◆ Work to be completed ◆
Write out nothing but the lines from the first line of the entries below through the line with "differentiated involvement across"; no pictures go in.

◆ Supplied information ◆
____
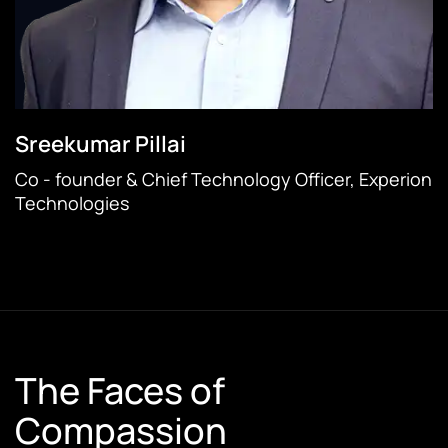
Sreekumar Pillai
Co - founder & Chief Technology Officer, Experion
Technologies
The Faces of
Compassion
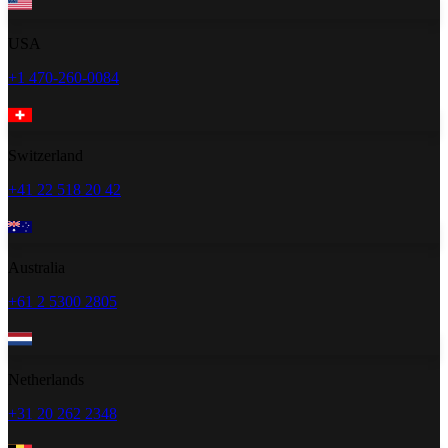
USA
+1 470-260-0084
Switzerland
+41 22 518 20 42
Australia
+61 2 5300 2805
Netherlands
+31 20 262 2348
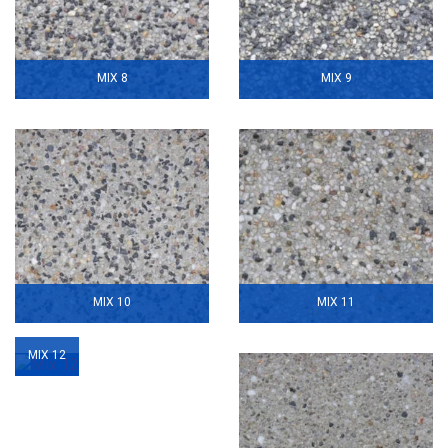
MIX 8
MIX 9
MIX 10
MIX 11
MIX 12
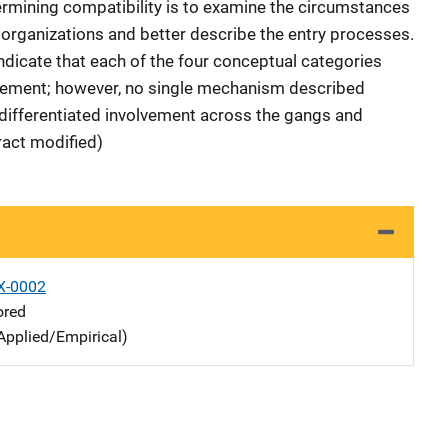
etermining compatibility is to examine the circumstances
 organizations and better describe the entry processes.
indicate that each of the four conceptual categories
olvement; however, no single mechanism described
 differentiated involvement across the gangs and
ract modified)
X-0002
ored
Applied/Empirical)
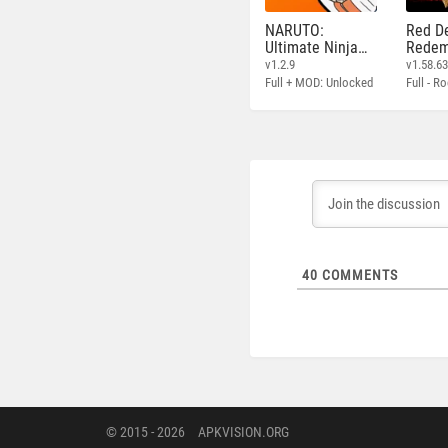
NARUTO:
Red D
Ultimate Ninja
Redem
STORM
v1.2.9
v1.58.6
Full + MOD: Unlocked
40
COMMENTS
© 2015 - 2026
APKVISION.ORG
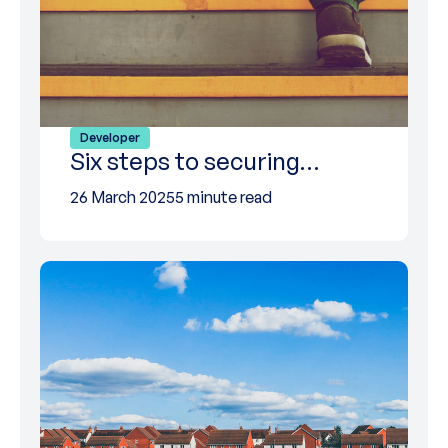
Developer
Six steps to securing…
26 March 2025
5 minute read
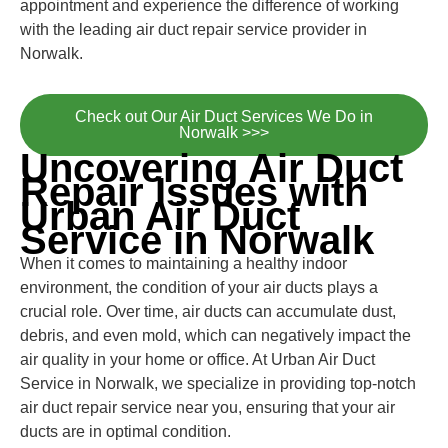
appointment and experience the difference of working
with the leading air duct repair service provider in
Norwalk.
Check out Our Air Duct Services We Do in
Norwalk >>>
Uncovering Air Duct
Repair Issues with
Urban Air Duct
Service in Norwalk
When it comes to maintaining a healthy indoor
environment, the condition of your air ducts plays a
crucial role. Over time, air ducts can accumulate dust,
debris, and even mold, which can negatively impact the
air quality in your home or office. At Urban Air Duct
Service in Norwalk, we specialize in providing top-notch
air duct repair service near you, ensuring that your air
ducts are in optimal condition.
____
◆ Result of this exercise ◆
Sreekumar Pillai
Co - founder & Chief Technology Officer, Experion
Technologies
The Faces of
Compassion
USA
+1 470-260-0084
Switzerland
+41 22 518 20 42
Australia
+61 2 5300 2805
Netherlands
+31 20 262 2348
MIX 8
MIX 9
MIX 10
MIX 11
MIX 12
etermining compatibility is to examine the circumstances
 organizations and better describe the entry processes.
indicate that each of the four conceptual categories
olvement; however, no single mechanism described
 differentiated involvement across the gangs and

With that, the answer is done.